Jika benar adanya bahwa dana haram tersebut digunakan untuk memproduksi dan menyebarkan narasi negatif yang secara sistematis menyudutkan institusi Kejaksaan Agung, maka ini bukan lagi sekadar pelanggaran etika, melainkan sebuah serangan frontal terhadap pilar keadilan yang selama ini kita junjung tinggi.

Media, yang seharusnya berdiri tegak sebagai garda terdepan dalam mengawasi jalannya pemerintahan dan penegakan hukum, kini justru diduga kuat telah dimanfaatkan sebagai alat propaganda untuk kepentingan pihak-pihak tertentu yang sedang berhadapan dengan hukum.

Tentu saja, asas praduga tak bersalah harus tetap kita junjung tinggi sebagai landasan utama dalam sistem peradilan pidana. Namun, informasi yang disampaikan oleh Kejagung mengenai dugaan pendanaan demonstrasi, upaya sistematis membangun opini publik melalui berbagai platform media, hingga penyebaran informasi yang kebenarannya patut dipertanyakan, adalah indikasi praktik yang sangat berbahaya dan mengancam tatanan hukum yang berkeadilan.

Upaya untuk menciptakan persepsi negatif terhadap kinerja Kejaksaan Agung, apalagi sampai mengganggu konsentrasi para penyidik yang sedang berupaya mengungkap kebenaran dengan harapan perkara dapat dibebaskan atau diringankan, adalah bentuk obstructive justice yang tidak bisa ditoleransi dalam negara hukum. Tindakan ini tidak hanya merusak citra institusi penegak hukum, tetapi juga berpotensi menghambat proses pencarian keadilan bagi masyarakat luas.

Baca juga  Kasium Berikan Himbauan Tentang Larangan Karhutla

Kita perlu merenungkan implikasi yang jauh lebih luas dari kasus yang sangat memprihatinkan ini. Jika pengacara, yang seharusnya menjadi benteng terakhir bagi kliennya dalam mencari keadilan melalui jalur hukum yang benar dan menjunjung tinggi etika profesi, justru terlibat dalam praktik-praktik kotor seperti ini, maka kepercayaan publik terhadap institusi hukum akan semakin terkikis. Masyarakat akan bertanya-tanya, kepada siapa lagi mereka dapat berharap jika para penegak hukum dan representasi hukum justru menjadi bagian dari masalah?

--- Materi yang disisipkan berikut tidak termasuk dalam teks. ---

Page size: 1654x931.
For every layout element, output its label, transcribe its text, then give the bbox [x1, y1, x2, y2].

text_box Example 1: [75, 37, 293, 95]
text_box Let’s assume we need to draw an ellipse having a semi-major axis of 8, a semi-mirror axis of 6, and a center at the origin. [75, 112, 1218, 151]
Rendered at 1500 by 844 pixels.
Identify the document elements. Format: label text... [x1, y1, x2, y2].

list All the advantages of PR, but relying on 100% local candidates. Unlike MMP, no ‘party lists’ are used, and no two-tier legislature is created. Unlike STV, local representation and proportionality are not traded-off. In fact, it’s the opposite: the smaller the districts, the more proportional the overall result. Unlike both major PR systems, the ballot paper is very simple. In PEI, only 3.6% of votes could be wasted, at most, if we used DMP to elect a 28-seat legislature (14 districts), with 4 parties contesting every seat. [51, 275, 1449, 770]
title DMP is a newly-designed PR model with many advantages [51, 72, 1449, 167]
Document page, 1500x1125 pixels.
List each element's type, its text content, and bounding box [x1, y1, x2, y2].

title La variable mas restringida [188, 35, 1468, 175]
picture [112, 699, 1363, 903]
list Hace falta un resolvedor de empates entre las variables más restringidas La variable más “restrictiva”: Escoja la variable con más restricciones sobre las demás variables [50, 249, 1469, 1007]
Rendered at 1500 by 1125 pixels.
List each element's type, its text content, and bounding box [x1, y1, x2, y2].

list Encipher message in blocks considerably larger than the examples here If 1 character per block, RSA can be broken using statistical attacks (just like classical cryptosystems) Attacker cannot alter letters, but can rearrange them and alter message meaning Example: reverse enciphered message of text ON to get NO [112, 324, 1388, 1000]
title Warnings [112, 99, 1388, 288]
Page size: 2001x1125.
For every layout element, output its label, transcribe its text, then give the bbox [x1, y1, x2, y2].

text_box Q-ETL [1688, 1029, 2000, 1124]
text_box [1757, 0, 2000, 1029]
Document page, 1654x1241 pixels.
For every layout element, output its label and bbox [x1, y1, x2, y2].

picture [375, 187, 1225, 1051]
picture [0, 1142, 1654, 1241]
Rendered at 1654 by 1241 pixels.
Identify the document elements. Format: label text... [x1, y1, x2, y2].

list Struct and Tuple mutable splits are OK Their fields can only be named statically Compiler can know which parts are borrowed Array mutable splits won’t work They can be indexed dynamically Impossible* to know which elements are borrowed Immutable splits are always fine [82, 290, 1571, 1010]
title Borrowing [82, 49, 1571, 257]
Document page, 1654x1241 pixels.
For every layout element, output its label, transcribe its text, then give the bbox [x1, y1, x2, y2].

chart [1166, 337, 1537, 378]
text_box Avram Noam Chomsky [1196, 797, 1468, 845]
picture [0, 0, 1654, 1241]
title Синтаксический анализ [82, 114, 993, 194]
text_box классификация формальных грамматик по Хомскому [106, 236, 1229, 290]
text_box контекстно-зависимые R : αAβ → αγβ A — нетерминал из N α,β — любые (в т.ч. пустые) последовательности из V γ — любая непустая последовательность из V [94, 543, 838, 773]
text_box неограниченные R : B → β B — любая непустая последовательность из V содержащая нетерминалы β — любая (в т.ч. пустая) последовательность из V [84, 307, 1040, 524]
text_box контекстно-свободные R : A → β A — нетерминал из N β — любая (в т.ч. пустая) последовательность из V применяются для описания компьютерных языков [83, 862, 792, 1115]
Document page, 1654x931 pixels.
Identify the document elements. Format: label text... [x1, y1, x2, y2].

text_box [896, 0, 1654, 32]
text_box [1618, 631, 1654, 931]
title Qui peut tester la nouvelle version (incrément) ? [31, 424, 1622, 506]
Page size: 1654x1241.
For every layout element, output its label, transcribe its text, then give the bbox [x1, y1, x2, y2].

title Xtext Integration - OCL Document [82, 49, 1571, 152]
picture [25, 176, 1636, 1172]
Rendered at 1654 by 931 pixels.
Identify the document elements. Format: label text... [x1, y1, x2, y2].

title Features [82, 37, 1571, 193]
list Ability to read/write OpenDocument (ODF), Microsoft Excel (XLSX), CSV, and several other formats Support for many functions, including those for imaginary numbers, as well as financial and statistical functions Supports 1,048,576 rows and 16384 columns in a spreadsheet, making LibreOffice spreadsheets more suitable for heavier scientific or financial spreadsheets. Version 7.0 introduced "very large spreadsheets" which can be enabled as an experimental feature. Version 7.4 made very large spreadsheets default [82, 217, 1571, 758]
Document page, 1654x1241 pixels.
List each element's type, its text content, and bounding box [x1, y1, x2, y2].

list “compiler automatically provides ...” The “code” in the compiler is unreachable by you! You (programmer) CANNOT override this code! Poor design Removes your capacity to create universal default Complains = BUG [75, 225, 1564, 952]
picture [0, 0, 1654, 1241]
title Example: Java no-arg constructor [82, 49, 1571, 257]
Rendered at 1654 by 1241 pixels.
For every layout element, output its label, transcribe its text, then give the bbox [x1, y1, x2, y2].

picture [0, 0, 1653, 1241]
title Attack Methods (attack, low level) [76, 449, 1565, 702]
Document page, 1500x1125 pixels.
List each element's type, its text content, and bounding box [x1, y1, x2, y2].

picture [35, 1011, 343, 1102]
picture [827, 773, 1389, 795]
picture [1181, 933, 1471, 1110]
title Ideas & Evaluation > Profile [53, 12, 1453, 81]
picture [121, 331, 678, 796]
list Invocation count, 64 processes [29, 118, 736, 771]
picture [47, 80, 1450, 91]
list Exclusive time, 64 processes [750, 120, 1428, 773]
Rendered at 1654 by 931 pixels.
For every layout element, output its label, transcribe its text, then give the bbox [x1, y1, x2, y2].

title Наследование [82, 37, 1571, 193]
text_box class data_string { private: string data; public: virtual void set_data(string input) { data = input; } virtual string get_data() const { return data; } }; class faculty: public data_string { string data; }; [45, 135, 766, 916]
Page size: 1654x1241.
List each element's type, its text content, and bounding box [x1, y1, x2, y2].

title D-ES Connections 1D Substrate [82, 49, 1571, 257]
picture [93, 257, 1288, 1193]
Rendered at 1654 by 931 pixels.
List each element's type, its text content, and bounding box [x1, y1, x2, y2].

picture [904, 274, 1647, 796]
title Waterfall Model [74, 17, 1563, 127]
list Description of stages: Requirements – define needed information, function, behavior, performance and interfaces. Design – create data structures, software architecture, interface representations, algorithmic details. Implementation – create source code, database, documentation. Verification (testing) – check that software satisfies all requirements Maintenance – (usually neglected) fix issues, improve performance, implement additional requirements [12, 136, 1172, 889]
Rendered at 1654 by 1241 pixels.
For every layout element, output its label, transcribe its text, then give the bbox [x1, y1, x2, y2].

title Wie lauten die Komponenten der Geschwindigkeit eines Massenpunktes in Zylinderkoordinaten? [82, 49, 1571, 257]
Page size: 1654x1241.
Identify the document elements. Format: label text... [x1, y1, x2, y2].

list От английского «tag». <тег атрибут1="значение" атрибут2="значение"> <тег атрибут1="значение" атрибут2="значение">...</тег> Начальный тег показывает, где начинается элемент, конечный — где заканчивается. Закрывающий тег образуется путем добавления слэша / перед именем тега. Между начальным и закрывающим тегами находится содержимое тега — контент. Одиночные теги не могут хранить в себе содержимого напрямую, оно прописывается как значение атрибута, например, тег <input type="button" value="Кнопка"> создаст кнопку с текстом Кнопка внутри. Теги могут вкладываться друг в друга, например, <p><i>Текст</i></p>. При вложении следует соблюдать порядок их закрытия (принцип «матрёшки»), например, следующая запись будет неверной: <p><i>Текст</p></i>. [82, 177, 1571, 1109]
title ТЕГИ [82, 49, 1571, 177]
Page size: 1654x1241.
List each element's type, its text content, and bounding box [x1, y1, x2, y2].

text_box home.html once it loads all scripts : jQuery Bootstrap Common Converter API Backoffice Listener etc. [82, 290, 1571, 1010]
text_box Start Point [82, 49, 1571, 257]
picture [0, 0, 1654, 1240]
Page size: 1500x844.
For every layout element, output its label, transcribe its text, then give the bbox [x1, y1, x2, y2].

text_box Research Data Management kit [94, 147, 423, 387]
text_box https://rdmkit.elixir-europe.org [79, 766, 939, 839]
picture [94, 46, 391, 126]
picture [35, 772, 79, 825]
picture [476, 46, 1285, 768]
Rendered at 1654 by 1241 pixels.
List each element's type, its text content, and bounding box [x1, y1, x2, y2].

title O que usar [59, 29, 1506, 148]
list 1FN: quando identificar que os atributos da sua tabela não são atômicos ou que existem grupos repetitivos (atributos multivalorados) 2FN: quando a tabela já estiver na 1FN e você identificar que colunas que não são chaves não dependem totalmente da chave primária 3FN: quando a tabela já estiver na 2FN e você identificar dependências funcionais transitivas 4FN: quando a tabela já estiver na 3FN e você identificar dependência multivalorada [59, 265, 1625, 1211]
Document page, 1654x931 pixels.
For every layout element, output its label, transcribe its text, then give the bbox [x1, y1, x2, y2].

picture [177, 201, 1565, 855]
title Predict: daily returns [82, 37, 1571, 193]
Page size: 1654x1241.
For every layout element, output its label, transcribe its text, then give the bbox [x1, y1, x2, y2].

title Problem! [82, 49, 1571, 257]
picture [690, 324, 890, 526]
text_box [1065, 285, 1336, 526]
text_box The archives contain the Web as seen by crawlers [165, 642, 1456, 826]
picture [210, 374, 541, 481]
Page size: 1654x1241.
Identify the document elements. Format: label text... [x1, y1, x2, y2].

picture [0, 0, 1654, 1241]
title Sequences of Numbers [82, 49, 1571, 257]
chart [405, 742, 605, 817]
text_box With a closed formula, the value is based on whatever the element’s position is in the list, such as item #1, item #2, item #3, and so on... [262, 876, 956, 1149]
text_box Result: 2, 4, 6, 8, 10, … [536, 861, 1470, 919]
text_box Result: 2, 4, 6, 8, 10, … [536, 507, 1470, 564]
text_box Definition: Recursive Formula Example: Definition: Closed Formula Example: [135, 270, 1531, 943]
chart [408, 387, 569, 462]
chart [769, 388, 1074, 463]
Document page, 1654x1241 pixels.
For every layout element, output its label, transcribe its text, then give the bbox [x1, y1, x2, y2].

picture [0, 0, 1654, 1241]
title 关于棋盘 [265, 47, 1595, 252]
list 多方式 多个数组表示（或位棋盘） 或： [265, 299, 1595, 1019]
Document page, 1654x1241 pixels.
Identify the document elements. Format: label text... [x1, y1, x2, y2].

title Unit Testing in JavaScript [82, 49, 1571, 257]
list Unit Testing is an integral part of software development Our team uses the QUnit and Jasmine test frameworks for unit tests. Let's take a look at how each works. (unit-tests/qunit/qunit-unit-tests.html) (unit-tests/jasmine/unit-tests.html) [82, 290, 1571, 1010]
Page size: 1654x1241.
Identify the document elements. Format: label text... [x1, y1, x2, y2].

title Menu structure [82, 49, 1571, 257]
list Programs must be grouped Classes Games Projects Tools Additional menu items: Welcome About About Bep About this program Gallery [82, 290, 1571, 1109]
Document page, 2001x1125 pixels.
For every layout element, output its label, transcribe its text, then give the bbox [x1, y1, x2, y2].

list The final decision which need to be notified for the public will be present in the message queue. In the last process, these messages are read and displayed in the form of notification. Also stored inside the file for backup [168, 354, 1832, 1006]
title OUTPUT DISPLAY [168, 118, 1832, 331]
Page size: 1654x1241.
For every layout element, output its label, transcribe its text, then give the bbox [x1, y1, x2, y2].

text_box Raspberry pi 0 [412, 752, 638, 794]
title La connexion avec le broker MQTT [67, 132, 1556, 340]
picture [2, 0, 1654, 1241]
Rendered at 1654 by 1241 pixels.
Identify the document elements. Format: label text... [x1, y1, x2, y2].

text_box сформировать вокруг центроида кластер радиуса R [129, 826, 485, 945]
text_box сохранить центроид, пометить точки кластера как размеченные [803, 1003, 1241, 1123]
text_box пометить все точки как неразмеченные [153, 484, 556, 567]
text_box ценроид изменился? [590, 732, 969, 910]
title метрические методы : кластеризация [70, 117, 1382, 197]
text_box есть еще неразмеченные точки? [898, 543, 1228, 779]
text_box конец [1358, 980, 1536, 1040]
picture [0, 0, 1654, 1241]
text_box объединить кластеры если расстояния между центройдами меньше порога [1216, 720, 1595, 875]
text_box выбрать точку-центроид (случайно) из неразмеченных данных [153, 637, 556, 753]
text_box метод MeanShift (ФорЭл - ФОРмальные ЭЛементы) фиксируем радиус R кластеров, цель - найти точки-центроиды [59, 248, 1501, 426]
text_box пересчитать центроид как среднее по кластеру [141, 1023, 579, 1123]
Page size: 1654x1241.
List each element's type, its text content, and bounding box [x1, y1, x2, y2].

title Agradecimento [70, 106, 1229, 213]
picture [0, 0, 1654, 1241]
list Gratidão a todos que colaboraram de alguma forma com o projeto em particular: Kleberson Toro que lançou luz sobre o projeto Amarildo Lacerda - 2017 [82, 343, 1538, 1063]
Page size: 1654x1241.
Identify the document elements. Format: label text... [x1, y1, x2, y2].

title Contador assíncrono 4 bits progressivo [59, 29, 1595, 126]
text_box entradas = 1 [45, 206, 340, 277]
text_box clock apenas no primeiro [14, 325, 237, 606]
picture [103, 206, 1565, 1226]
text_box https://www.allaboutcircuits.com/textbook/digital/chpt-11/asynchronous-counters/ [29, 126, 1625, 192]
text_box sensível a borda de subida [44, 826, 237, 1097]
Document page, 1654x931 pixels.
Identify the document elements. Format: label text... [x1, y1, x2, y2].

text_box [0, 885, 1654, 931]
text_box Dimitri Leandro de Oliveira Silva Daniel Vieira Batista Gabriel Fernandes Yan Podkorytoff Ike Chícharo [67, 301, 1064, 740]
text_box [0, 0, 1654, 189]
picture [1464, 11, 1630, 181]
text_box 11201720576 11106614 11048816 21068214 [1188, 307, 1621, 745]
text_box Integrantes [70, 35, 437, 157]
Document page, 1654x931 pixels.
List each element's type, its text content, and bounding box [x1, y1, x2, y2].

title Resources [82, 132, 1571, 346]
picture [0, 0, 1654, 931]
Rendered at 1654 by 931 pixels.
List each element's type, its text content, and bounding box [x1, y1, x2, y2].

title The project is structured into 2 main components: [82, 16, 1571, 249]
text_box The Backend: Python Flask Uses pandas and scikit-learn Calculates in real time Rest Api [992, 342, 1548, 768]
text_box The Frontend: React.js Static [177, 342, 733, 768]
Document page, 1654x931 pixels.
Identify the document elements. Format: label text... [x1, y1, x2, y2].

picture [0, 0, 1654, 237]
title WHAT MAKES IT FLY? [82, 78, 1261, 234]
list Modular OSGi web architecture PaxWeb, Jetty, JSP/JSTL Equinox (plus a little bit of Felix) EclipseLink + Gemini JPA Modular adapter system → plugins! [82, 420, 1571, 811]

Demikian pula halnya dengan media. Jika institusi yang seharusnya menjadi sumber informasi yang kredibel, berimbang, dan terpercaya, justru menjadi alat propaganda yang dengan sengaja menyebarkan disinformasi demi kepentingan segelintir orang, maka fondasi demokrasi kita akan semakin melemah. Masyarakat akan kehilangan pegangan dalam mencari kebenaran, dan opini publik akan dengan mudah dimanipulasi oleh kepentingan-kepentingan tertentu.

Kasus ini juga menyoroti betapa rentannya opini publik terhadap manipulasi informasi, terutama di era digital dengan banjir informasi yang tak terbendung. Kemampuan masyarakat untuk memilah antara fakta dan fiksi menjadi semakin krusial.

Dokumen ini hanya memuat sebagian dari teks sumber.